6. Care co-ordination through integrated health and social care teams

What is it?

Creating patient-centred care that is more co-ordinated across care settings and over time, particularly for patients with long-term chronic and medically complex conditions who may find it difficult to 'navigate' fragmented health care systems.

Why is it important?

  • Co-ordination of care to people with complex chronic illness is a global challenge. Driven by broad shifts in demographics and disease status, long-term conditions absorb by far the largest, and growing, share of health care budgets (see Active support for self-management).
  • Co-ordination of care for patients with complex needs and long-term illness is currently poor (The King's Fund 2011), and those with long-term conditions have a lower quality of life (Department of Health 2011).

What is the impact?

  • Robust evidence on health outcomes is limited, but improved care co-ordination can have a significant effect on the quality of life of the frail elderly and people with multiple long-term conditions (Hofmarcher et al 2007).
  • Highly integrated primary care systems that emphasise continuity and co-ordination of care are associated with better patient experience (Starfield 1998; Bodenheimer 2008).
  • Impact on costs and cost-effectiveness is less easy to predict and is likely to be low in the short-term given the upfront investments required to develop infrastructure and change clinical practices. However, health systems that employ models of chronic care management – in which care co-ordination is a central component – tend to be associated with lower costs, as well as better outcomes and higher patient satisfaction (Singh and Ham 2005).

How to do it

There is no one model of care co-ordination, but evidence suggests that GP commissioners that employ a multi-component approach will achieve better results than those that rely on a single or limited set of strategies (Singh and Ham 2005; Powell Davies et al 2008; Kodner 2009). Some of the key components (The King's Fund 2011) are:

  • a move to multi-professional teams, including generalists working alongside specialists
  • a focus on case management and support to home-based care
  • joint care planning and co-ordinated assessments of care needs
  • personalised health care plans and programmes
  • general practitioners acting as navigators, rather than the gatekeepers, retaining responsibility for patient care and experiences throughout the patient journey
  • clinical records that are shared across the multi-professional team.

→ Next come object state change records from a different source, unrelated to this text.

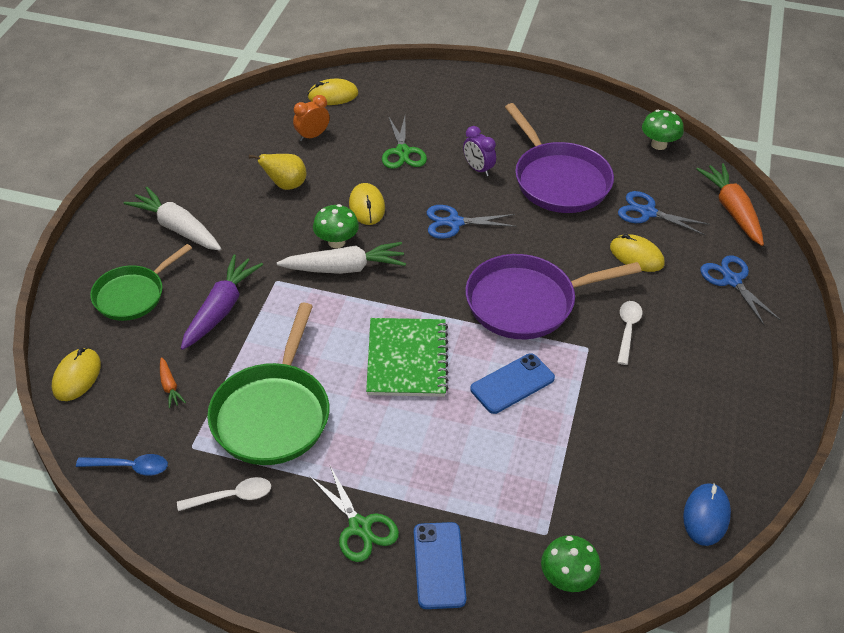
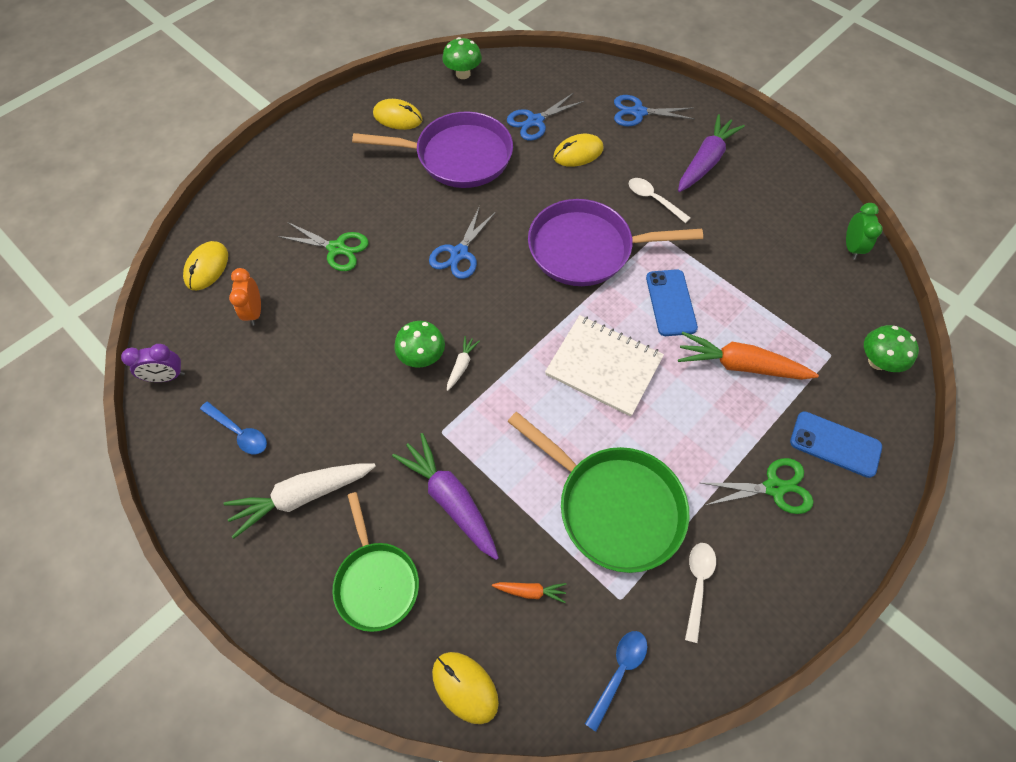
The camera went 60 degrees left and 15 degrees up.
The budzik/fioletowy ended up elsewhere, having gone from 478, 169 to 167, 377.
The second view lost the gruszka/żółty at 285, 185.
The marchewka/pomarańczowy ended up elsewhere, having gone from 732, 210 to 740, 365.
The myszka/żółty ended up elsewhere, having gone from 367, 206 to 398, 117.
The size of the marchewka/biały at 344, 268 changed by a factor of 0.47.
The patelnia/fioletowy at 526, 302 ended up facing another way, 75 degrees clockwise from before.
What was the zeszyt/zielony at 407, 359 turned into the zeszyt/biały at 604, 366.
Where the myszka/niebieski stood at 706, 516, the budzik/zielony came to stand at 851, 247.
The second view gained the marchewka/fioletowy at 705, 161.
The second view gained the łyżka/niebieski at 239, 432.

Torbay Care Trust provides a good example of the kind of change required. Torbay established five integrated health and social care teams that are organised in localities aligned with general practices. The teams target their efforts at the very highest-risk individuals who require intensive support from community matrons and integrated teams.

Northamptonshire Integrated Care Partnership is also developing new models of long-term condition management in primary care, under the leadership of Nene Commissioning. Their approach has focused on helping patients remain independent for longer and creating personalised care plans for high-risk individuals that aim to reduce admissions to hospital.